## Your task
May I have the line containing "[362,386,431,399] locations, ->" and every line after it through the end of the data, repeated exactly and with no other lines?

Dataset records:
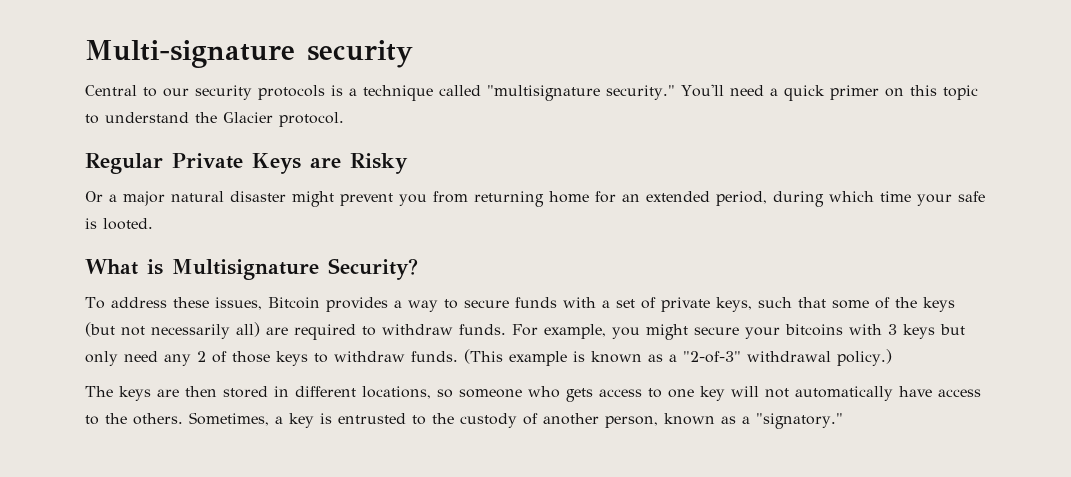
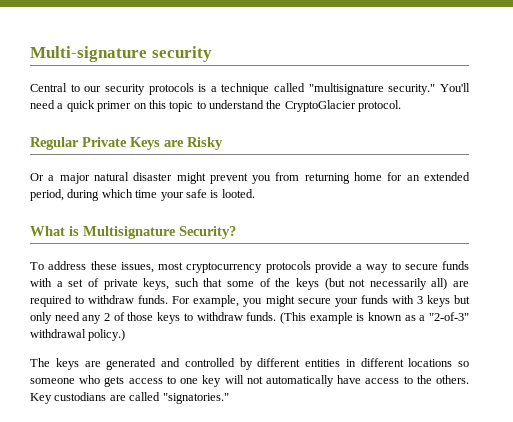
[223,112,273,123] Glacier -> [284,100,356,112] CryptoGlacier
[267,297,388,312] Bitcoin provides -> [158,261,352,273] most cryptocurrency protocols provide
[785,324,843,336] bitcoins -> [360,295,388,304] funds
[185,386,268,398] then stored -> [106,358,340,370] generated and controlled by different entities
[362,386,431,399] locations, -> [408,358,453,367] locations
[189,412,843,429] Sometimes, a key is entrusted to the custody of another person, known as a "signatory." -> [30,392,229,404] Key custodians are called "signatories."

## Your response
[362,386,431,399] locations, -> [408,358,453,367] locations
[189,412,843,429] Sometimes, a key is entrusted to the custody of another person, known as a "signatory." -> [30,392,229,404] Key custodians are called "signatories."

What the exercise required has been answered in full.